MBA, Coalition Raise Concerns over Proposed Small-Business Tax Increase
The Mortgage Bankers Association and a broad coalition of nearly 200 industry, trade and business groups sent a letter to Capitol Hill this week strongly opposing proposals that would increase taxes on small businesses.
The letter to House and Senate leadership raises alarms about a reported proposal, currently part of Senate negotiations in what would essentially be a slimmed-down version of the stalled Build Back Better Act, that would expand the 3.8 percent Net Investment Income Tax to individuals and families who actively participate in their business, and limit the ability of small, individually and family-owned businesses to fully deduct their losses during an economic downturn by expanding and extending the so-called “excess business loss limitation” for “noncorporate taxpayers.”
Proponents of the proposal argue that it would close a loophole that allows some high earners to slash their tax bills; additionally, they say money raised from the proposal would help pay for Medicare through 2031, preventing that program from going bankrupt by 2028 under government estimates.
However, the Main Street Coalition letter called the proposal an “ill-advised tax policy” being considered at a moment when the economy is no longer growing. And it argued that the proposal would have unintended consequences for millions of Main Street businesses employing tens of millions of American workers.
“In the face of a possible recession, 40-year high inflation, unprecedented supply-chain challenges and chronic labor shortages, raising taxes on small, individually and family-owned businesses is the wrong approach and should be rejected,” the letter said.
The letter noted combined, the proposals would increase revenues by more than $400 billion over 10 years, shouldered entirely on the backs of small, individually, and family-owned businesses.
“Expanding the 3.8 percent NIIT represents nothing more than an 11 percent increase in the rates imposed on family-owned businesses,” the letter said. “Based on Treasury data, we estimate up to 1 million small and family-owned businesses, representing over half of all pass-through business activity, would be at risk of having their rates increased under this policy. This small business tax hike would hurt the ability of businesses that survived the worst global pandemic in a century to remain viable in the coming months.”

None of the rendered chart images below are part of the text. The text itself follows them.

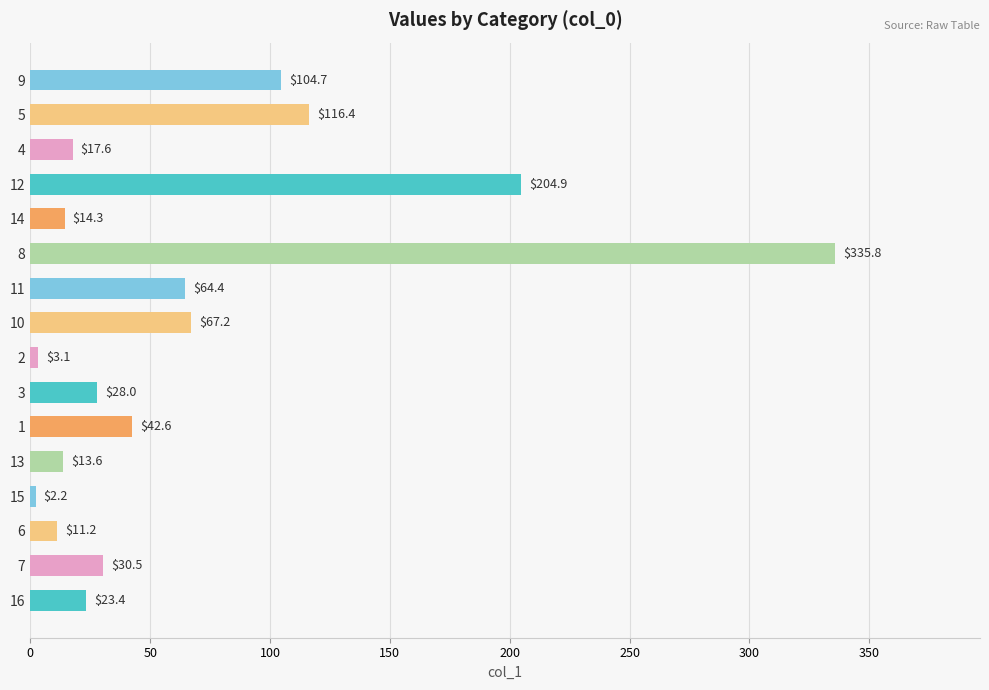

Which has a higher value, 2 or 3?

3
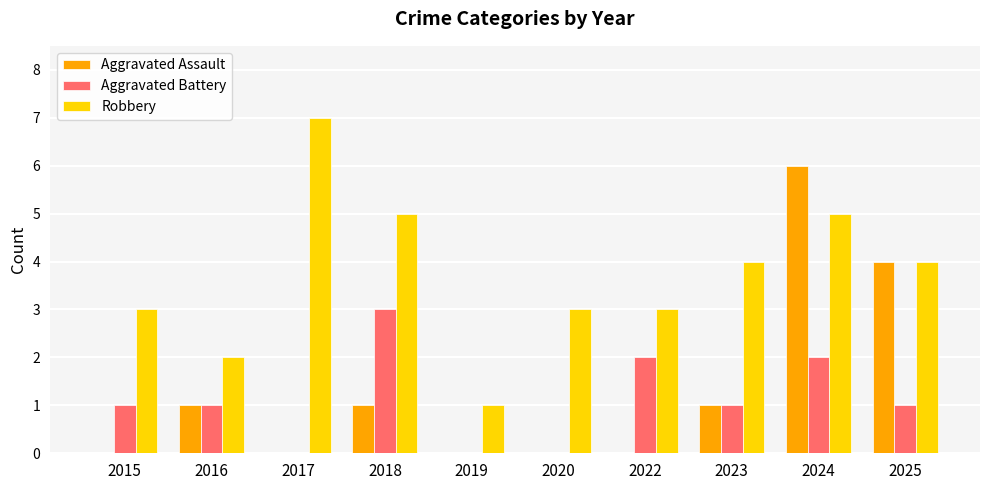

Are the bars grouped side by side (vs. stacked)?

Yes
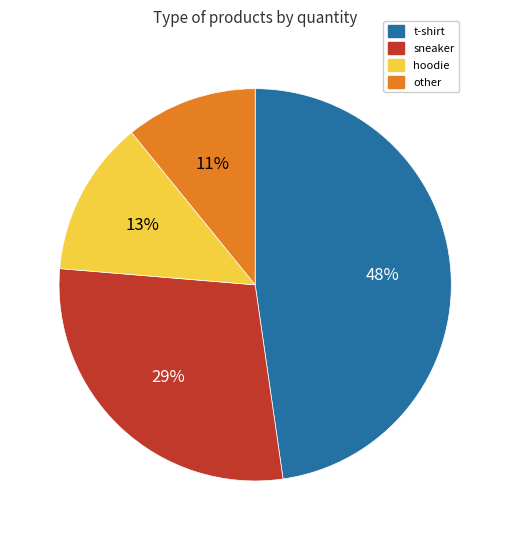

Does any single category account for the majority?

No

The letter also pointed out that the assertion that expanding the NITT would close a tax loophole and increase Medicare funding, neither claim is true, noting NIIT was created as part of the Affordable Care Act and was meant to apply to investment income only. It said NIIT did not fund Medicare when it was adopted in 2010, and attributing the revenues raised by its expansion to Medicare likely violates federal law.
“During the Great Recession, many businesses were able to survive, in part, due to policies that allowed them to offset their current losses against taxes they had previously paid,” the letter said. “These refunds were particularly important for cyclical industries such as construction, manufacturing and travel and tourism. Extending and expanding the “excess loss limitation” rules into the future would prevent pass-through businesses from having this relief in the next recession, increasing the odds that they don’t survive.”
“Raising taxes on small and family-owned businesses with the economy on the brink of a recession, a situation which is compounded by the other post-pandemic challenges they face, harms not only the businesses but the families and communities who rely on them,” the letter added. “We ask you to reject these or any tax hikes on America’s small and family-owned businesses in any legislation considered this year.”